After dinner in a well-hidden Boma, including a guest appearance by the local large-eared foxes, we rise early in search of desert-adapted elephants. The odd lonesome Oryx wheels into view; some distant hawks and kestrels. But this is a desolate place. Following the dry riverbed we find two herds combined – a total of 24 – with several two-month old tinies and a stray bull bringing up the rear. They browse the trees and wander up river, over desolate sandy plains and against the mountain backdrop, to the head spring for a drink and a wallow. A troupe of gibbons looks on idly. One the way back we burst a tyre and have to get the spare on in the middle of a baking sandy plain.
Damaraland is desolate, but looks positively verdant when compared with the following day’s landscape.

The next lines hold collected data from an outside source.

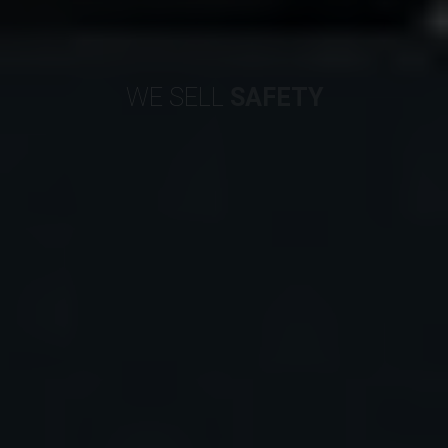
WE SELL
SAFETY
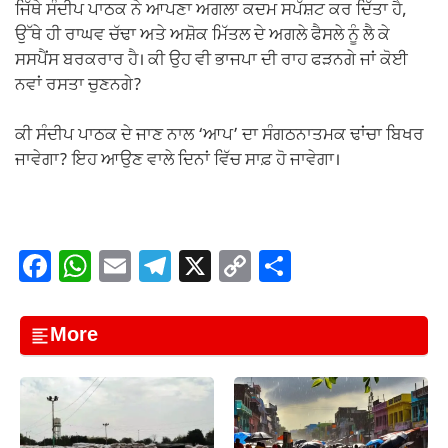
ਜਿੱਥੇ ਸੰਦੀਪ ਪਾਠਕ ਨੇ ਆਪਣਾ ਅਗਲਾ ਕਦਮ ਸਪੱਸ਼ਟ ਕਰ ਦਿੱਤਾ ਹੈ,
ਉੱਥੇ ਹੀ ਰਾਘਵ ਚੱਢਾ ਅਤੇ ਅਸ਼ੋਕ ਮਿੱਤਲ ਦੇ ਅਗਲੇ ਫੈਸਲੇ ਨੂੰ ਲੈ ਕੇ
ਸਸਪੈਂਸ ਬਰਕਰਾਰ ਹੈ। ਕੀ ਉਹ ਵੀ ਭਾਜਪਾ ਦੀ ਰਾਹ ਫੜਨਗੇ ਜਾਂ ਕੋਈ
ਨਵਾਂ ਰਸਤਾ ਚੁਣਨਗੇ?
ਕੀ ਸੰਦੀਪ ਪਾਠਕ ਦੇ ਜਾਣ ਨਾਲ ‘ਆਪ’ ਦਾ ਸੰਗਠਨਾਤਮਕ ਢਾਂਚਾ ਬਿਖਰ
ਜਾਵੇਗਾ? ਇਹ ਆਉਣ ਵਾਲੇ ਦਿਨਾਂ ਵਿੱਚ ਸਾਫ਼ ਹੋ ਜਾਵੇਗਾ।
F
W
E
T
X
C
S
a
h
m
el
o
h
c
at
ail
e
p
ar
More
e
s
gr
y
e
b
A
a
Li
o
p
m
n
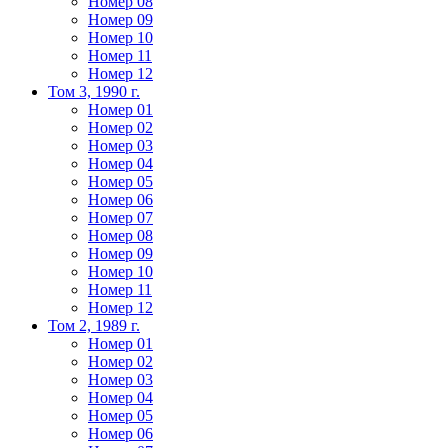
Номер 08
Номер 09
Номер 10
Номер 11
Номер 12
Том 3, 1990 г.
Номер 01
Номер 02
Номер 03
Номер 04
Номер 05
Номер 06
Номер 07
Номер 08
Номер 09
Номер 10
Номер 11
Номер 12
Том 2, 1989 г.
Номер 01
Номер 02
Номер 03
Номер 04
Номер 05
Номер 06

We are driving to the coast, through the Skeleton Coast National Park. Arid track flanked by pale sand and intermittent scrub gives way to looming table top mountains and inselbergs – vegetation gradually dwindles until there is none at all. A pair of ostriches scurries away from the road, followed rapidly by eight well-camouflaged chicks. The mountains are now russet red, and their scree tumbles down to flat plains. Everything is now black and red – Mars or the moon? The highlands fade away to be replaced by enormous pale sand dunes jutting out of the dark, crusty plain. The sea hoves into view. White salt pans merge with beach and heat haze to create a weird vista – confusing strips of white, yellow, blue, red and black.
This goes on for about 300km. What promised on the map to be a petrol station turns out to be an empty campsite with a pump whose operator is taking a nap. We press on, completing the trip on a stretch of what is probably the world’s largest beach, sparsely populated by gangs of fishermen in 4x4s. We arrive in Swakopmund (literally ‘shit town’). It’s a ridiculously twee place – a cross between Eastbourne and some German outpost frozen in aspic since 1905. Our hotel, the Hansa, has all these qualities in abundance – wood panels, lacy curtains, gangs of marauding grannies, and an enduring odour of boiled fish.
We take the scenic route in a Cessna from Swakopmund to Soussosvlei, home of the most impressive dunes in the world. Up over the desert, the salt pans with their pink algae; ship wrecks from years past – some now hundreds of feet inland; abandoned mining communities, redundant since the diamonds ran out; a coastline that sees 300-foot dunes plummet vertically into the sea. Then inland, as the pale desert gradually turns red, for as far as the eye can see.
Soussosvlei roughly translates as ‘place where the water ends’, and knowing this explains much about the scene that unfolds beneath us. The river that comes down from the plateau was eventually blocked by the encroaching dunes. The red sandstone that it took with it was left to its own devices and blown back inland. Some coastal white sand provides a meringue dusting. Calcium carbonate leaches out to provide a grey interlude. White salt and minerals create crazy-paved textures in the vlei, or pan.
It’s a breathtaking sight, and one that we can repeat from a variety of vantage points – the top of one of the large mountains at the head of the valley at sunset; from a hot air balloon at sunrise, soaring a gut-wrenching 3000 feet as a plane flies beneath us. Whether staring from a distance or standing on top of one, the dunes are mesmeric and humbling.